Good point, but he's from California. Suspected pointy-headed academic liberal.

The conservative Christian reviewers, in turn, are skeptical of the professional historians' emphasis on multiculturalism, views stated most forcefully by Mr. de la Teja but echoed by Ms. Hodges. Reaching for examples of achievement by different racial and ethnic groups is divisive, Mr. Barton said, and distorts history.

Divisive? Right. So their suggestion is to study the white Christian version of history, and unite everyone behind it. Brilliant.

Bells, Saffron and Elephant

Monday was the last day of a five-day ceremony reconsecrating the Ganesha Temple in Flushing, Queens.







More Photos >










As priests poured holy water on the sacred statues, the faithful rushed to catch drops. The temple honors Ganesha, the elephant-faced deity.

The Baite

A patron came in seeking interpretations (Spark Notes, she said, were fine) of John Donne's poem "The Baite." There were books of his poems at 811 Donne, and critcisms at 823 and 828 Donne. Herewith, the poem:

The Baite

    COME live with mee, and bee my love,
    And wee will some new pleasures prove
    Of golden sands, and christall brookes:
    With silken lines, and silver hookes.

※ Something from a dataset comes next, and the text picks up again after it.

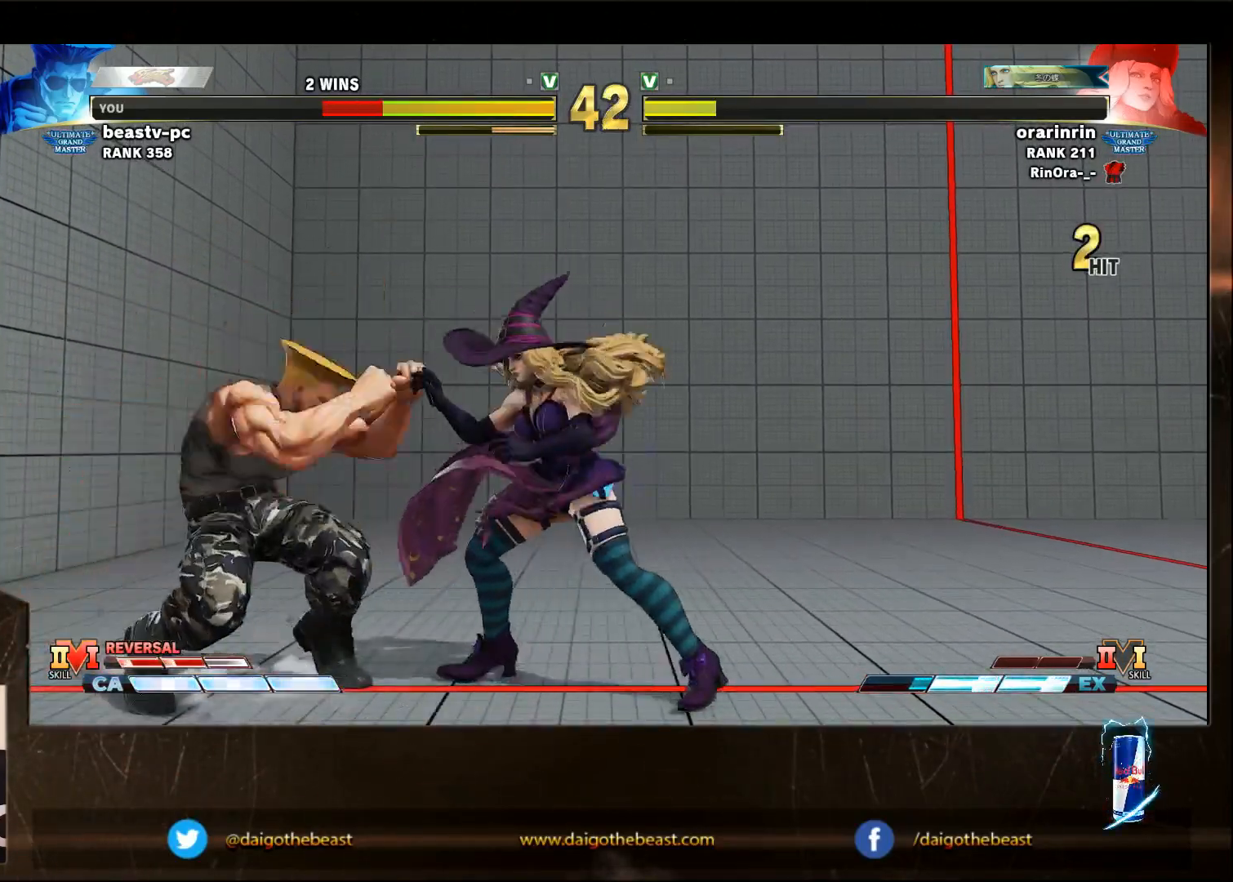
{"dt_ms": 500, "buttons": [], "left_stick": "down-left", "events": [[250, "left_stick", "down-left"], [400, "TRIANGLE", "down"], [500, "TRIANGLE", "up"]]}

    There will the river whispering runne
    Warm'd by thy eyes, more then the Sunne.
    And there the'inamor'd fish will stay,
    Begging themselves they may betray.

    When thou wilt swimme in that live bath,
    Each fish, which every channell hath,
    Will amorously to thee swimme,
    Gladder to catch thee, then thou him.

    If thou, to be so seene, beest loath,
    By Sunne, or Moone, thou darknest both,
    And if my selfe have leave to see,
    I need not their light, having thee.

    Let others freeze with angling reeds,
    And cut their legges, with shells and weeds,
    Or treacherously poore fish beset,
    With strangling snare, or windowie net:

    Let coarse bold hands, from slimy nest
    The bedded fish in banks out-wrest,
    Or curious traitors, sleavesilke flies
    Bewitch poore fishes wandring eyes.

    For thee, thou needst no such deceit,
    For thou thy selfe art thine owne bait;
    That fish, that is not chatch'd thereby,
    Alas, is wiser farre then I.

    John Donne

Online Software Catch Up

Google Inc.'s plans for a new operating system based on its Chrome Web browser is a big bet that online programs can eventually surpass desktop software. Now the Internet giant is pushing hard to make that happen, enticing developers to take advantage of several technologies to improve the speed, esthetics and reliability of software running in a Web browser.

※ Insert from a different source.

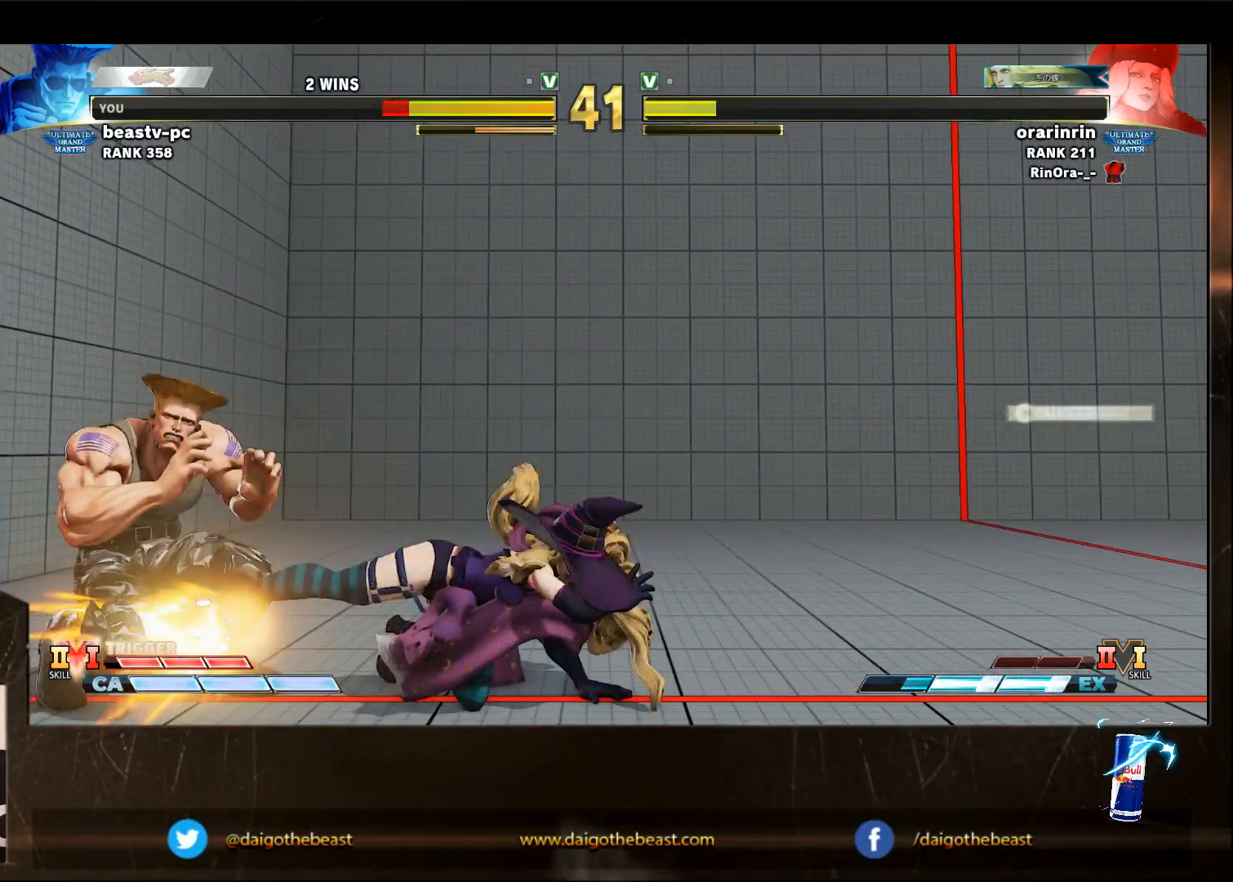
{"dt_ms": 500, "buttons": [], "left_stick": "down-left", "events": []}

Google is trying to spur a new market for software that can run entirely in a Web browser, such as Google Docs. The search giant believes that online applications will be one of its next big businesses, as its core search and search-advertising businesses mature.

But it faces heavy competition, including from rival Microsoft Corp., which Monday announced it will offer online versions of its popular Office software to consumers free.

About time.

Google hopes to change that by accelerating the adoption of HTML 5, the acronym for an extension of the hypertext markup language that is a foundation of the Web. The proposed programming standards -- which are likely years from being finalized, and include technology from Google and others -- are designed to let developers build more advanced applications that can run within a browser.

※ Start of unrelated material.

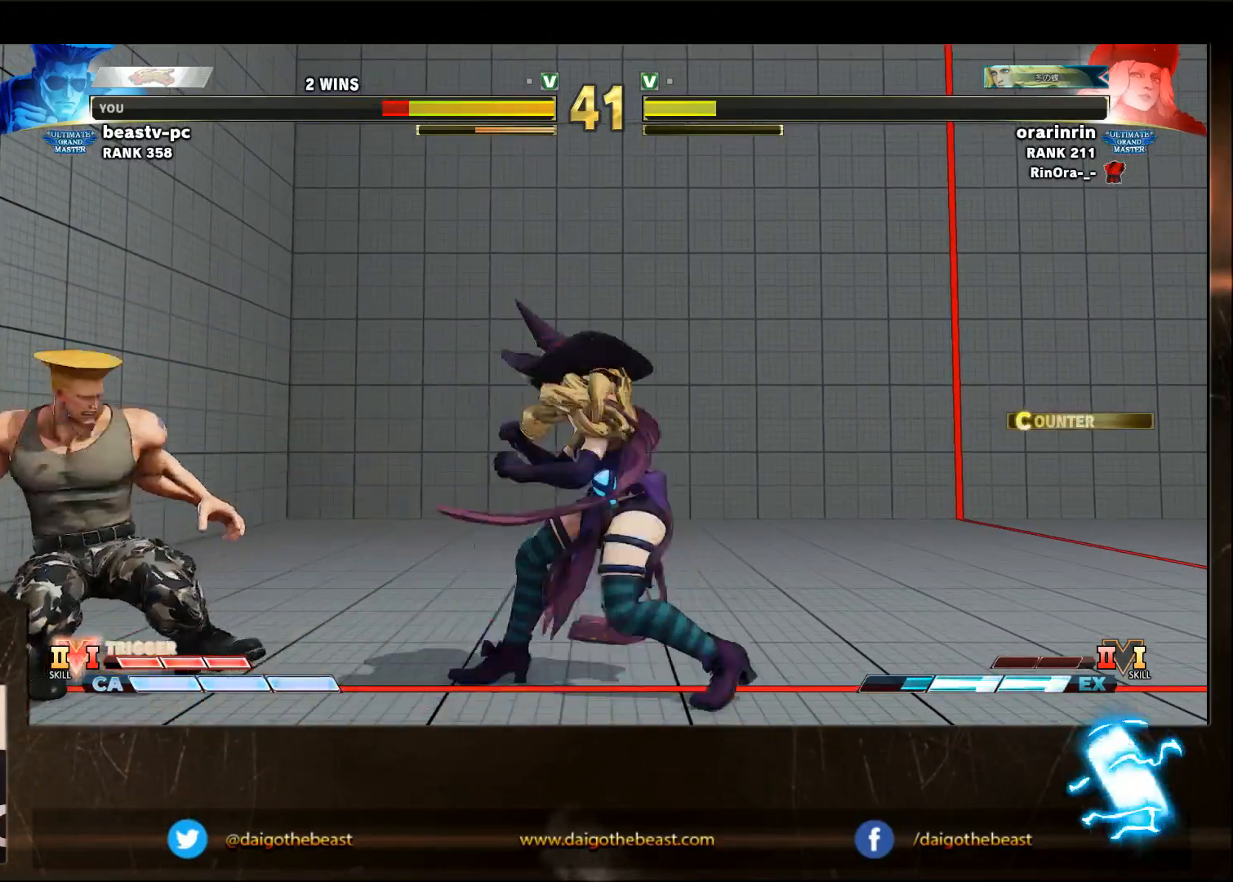
{"dt_ms": 500, "buttons": [], "left_stick": "down-left", "events": []}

Indeed; plugins should be a thing of the past.

Google and other backers of HTML 5 believe that over time, plug-ins won't be necessary as browsers become more powerful. A Microsoft spokeswoman said the latest version of the company's Internet Explorer browser already supports some elements of HTML 5 and that Microsoft is also a member of the working group responsible for pushing the standard along.

Saturday, July 11, 2009

Guess what?

Man comes up to Information Desk and asks for these books:

The madonnas of Leningrad, Debra Dean.

The pleasures and sorrows of work, Alain de Botton.

Glenn Beck's common sense: the case against an out-of-control government, inspired by Thomas Paine.

The last best hope: restoring conservatism and America's promise, Joe Scarborough.

Then he asked for a newspaper; guess which one? (Hint: Rupert Murdoch; extra hint: not the Wall Street Journal.)